* Extracted information:
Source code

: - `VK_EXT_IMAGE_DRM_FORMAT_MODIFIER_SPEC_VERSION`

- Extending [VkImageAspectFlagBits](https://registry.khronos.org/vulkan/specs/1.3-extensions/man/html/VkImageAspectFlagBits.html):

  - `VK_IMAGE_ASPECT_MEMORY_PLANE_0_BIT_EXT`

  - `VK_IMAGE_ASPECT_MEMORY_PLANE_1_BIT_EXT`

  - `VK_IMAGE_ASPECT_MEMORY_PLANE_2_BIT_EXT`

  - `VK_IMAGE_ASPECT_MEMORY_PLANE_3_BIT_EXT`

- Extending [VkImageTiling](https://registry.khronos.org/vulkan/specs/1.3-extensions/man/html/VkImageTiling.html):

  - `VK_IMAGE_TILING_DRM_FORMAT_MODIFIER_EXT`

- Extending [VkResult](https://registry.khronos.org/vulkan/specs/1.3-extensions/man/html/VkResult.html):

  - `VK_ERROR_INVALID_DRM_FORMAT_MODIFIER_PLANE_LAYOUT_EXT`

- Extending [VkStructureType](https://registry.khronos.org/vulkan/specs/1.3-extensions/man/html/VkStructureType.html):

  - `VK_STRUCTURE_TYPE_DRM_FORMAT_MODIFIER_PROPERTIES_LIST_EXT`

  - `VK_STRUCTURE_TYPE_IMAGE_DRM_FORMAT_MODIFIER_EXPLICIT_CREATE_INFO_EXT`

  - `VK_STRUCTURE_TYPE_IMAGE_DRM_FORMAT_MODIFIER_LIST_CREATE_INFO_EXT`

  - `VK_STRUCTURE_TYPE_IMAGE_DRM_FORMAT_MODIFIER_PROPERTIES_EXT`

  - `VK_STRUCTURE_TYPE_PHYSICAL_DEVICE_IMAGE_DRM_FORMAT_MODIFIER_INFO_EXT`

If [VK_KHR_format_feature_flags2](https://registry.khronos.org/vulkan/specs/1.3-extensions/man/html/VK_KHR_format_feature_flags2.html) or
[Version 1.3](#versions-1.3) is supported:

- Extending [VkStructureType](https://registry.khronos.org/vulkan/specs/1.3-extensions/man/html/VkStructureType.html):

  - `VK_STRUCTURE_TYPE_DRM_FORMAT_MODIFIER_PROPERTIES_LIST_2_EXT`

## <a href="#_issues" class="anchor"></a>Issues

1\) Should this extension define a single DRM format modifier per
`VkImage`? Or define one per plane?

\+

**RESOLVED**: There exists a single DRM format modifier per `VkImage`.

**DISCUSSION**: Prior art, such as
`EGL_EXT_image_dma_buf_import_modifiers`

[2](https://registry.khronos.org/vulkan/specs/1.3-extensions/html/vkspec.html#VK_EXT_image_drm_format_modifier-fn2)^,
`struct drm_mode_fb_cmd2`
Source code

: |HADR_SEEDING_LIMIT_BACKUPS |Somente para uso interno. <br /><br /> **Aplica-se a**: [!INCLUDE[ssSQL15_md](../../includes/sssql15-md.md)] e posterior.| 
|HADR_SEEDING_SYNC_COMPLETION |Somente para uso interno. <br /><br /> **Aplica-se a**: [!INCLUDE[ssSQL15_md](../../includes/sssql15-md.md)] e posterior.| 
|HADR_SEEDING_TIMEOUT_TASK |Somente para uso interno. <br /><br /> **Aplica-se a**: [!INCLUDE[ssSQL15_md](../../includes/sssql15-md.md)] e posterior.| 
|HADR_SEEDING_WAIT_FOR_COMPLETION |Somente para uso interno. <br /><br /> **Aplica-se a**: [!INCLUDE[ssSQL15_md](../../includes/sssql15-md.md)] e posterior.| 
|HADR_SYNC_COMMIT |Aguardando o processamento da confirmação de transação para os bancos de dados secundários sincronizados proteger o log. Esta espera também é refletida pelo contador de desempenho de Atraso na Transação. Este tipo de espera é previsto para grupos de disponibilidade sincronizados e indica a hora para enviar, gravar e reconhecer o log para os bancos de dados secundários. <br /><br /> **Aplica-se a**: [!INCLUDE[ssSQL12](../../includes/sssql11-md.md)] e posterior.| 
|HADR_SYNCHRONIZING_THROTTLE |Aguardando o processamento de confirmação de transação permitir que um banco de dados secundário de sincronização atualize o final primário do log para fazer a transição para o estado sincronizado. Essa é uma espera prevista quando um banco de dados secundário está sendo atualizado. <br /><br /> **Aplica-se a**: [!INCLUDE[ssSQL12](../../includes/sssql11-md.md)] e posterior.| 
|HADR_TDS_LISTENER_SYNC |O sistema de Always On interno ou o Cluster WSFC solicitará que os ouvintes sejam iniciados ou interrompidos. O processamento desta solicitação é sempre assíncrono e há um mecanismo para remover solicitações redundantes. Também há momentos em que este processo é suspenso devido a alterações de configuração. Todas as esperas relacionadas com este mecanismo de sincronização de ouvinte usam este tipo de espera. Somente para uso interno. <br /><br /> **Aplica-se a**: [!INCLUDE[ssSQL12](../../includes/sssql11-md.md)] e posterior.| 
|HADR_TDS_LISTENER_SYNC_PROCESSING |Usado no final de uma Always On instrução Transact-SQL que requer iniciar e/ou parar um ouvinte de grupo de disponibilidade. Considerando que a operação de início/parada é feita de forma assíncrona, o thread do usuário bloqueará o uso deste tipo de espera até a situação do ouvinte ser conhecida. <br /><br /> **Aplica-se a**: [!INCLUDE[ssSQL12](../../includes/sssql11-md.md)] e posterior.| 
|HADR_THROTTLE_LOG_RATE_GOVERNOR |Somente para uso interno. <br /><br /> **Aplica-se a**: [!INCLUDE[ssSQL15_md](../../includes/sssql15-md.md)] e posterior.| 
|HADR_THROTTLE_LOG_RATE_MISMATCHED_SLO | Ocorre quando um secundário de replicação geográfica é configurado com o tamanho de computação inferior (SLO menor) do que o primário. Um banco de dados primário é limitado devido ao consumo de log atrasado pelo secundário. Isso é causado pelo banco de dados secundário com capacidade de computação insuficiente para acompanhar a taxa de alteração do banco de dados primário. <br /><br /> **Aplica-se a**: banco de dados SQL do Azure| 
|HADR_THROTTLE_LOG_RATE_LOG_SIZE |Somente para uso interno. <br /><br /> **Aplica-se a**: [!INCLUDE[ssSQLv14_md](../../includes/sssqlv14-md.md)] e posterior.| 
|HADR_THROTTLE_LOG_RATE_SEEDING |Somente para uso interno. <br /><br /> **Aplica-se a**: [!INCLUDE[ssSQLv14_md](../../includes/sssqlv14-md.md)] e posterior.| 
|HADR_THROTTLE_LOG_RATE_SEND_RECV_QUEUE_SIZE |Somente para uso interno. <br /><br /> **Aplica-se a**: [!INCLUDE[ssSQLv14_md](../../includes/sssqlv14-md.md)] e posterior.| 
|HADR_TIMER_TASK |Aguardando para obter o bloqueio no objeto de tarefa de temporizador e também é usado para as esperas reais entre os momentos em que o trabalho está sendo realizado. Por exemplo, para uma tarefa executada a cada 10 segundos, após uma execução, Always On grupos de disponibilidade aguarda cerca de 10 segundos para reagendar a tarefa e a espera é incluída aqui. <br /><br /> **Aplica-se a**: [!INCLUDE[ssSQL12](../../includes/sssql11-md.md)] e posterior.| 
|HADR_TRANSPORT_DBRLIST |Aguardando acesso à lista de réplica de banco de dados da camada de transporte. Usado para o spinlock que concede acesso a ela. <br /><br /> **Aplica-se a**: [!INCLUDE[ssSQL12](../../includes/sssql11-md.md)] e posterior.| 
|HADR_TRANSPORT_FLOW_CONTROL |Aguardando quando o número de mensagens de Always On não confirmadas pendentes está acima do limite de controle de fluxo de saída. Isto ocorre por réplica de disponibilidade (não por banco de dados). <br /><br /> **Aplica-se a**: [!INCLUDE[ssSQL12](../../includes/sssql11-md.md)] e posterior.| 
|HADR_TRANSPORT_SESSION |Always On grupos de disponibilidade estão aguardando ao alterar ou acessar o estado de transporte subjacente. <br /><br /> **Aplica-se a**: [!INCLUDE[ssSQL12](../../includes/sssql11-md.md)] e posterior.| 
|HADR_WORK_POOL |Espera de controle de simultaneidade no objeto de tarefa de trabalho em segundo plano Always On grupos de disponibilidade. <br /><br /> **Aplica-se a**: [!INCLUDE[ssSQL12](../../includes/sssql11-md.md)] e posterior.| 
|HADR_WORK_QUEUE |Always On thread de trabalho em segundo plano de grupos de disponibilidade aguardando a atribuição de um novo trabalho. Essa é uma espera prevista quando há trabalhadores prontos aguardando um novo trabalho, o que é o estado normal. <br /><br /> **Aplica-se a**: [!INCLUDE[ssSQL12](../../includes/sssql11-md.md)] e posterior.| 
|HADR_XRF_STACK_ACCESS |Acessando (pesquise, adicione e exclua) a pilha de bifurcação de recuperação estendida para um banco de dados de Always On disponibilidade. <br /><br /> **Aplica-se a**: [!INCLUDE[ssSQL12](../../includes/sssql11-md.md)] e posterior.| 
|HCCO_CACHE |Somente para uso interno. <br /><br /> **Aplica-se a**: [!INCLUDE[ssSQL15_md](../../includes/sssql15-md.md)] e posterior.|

* About this task:
In the entries above, which lines hold the word "single"? Copy them out.

* Written answer:
1\) Should this extension define a single DRM format modifier per
**RESOLVED**: There exists a single DRM format modifier per `VkImage`.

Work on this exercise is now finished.